The conductor replied with sarcasm, " Maybe you think I'm
stuck on it " I ain't running the road. I'm running this train, and I
run it according to orders." Amid the dismal comforts of the
waiting cars, Coleman felt all the profound misery of the
rebuffed true lover. He had been sentenced, he thought, to a
penal servitude of the heart, as he watched the dusky, vague
ribbons of smoke come from the lamps and felt to his knees the
cold winds from the brakemen's busy flights. When the train
started with a whistle and a jolt, he was elate as if in his
abjection his beloved's hand had reached to him from the clouds.

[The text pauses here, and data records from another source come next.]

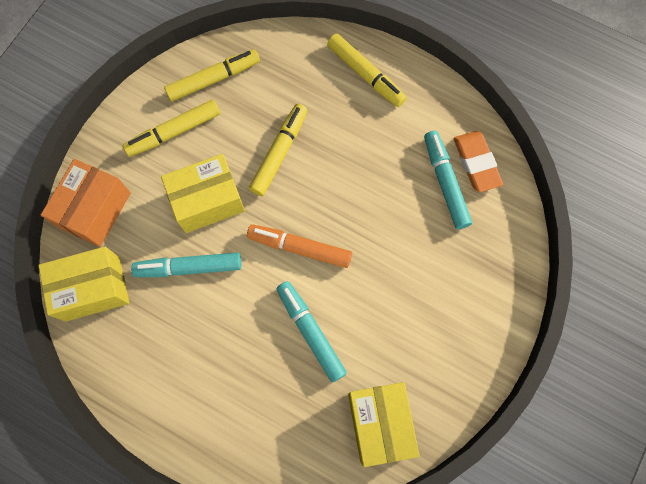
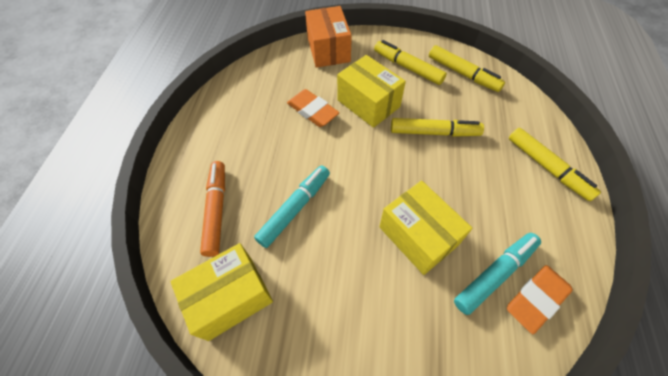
camera: 70 degrees right, 15 degrees down
yellow box [38,247,129,322] -> yellow box moved to [379,180,472,275]
orange box [41,159,131,247] -> orange box turned 75 degrees clockwise [305,6,352,68]
turquoise marker [131,253,241,277] -> orange eraser [287,89,340,127]
orange marker [247,224,352,268] -> orange marker moved to [200,161,225,257]
yellow marker [327,33,407,107] -> yellow marker turned 60 degrees counterclockwise [509,128,601,201]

When he had arrived in New York, a cab rattled him to an
uptown hotel with speed. In the restaurant he first ordered a
large bottle of champagne. The last of the wine he finished in
sombre mood like an unbroken and defiant man who chews the
straw that litters his prison house. During his dinner he was
continually sending out messenger boys. He was arranging a
poker party. Through a window he watched the beautiful
moving life of upper Broadway at night, with its crowds and
clanging cable cars and its electric signs, mammoth and
glittering, like the jewels of a giantess.
Word was brought to him that the poker players were
arriving. He arose joyfully, leaving his cheese. In the broad hall,
occupied mainly by miscellaneous people and actors, all deep
in leather chairs, he found some of his friends waiting.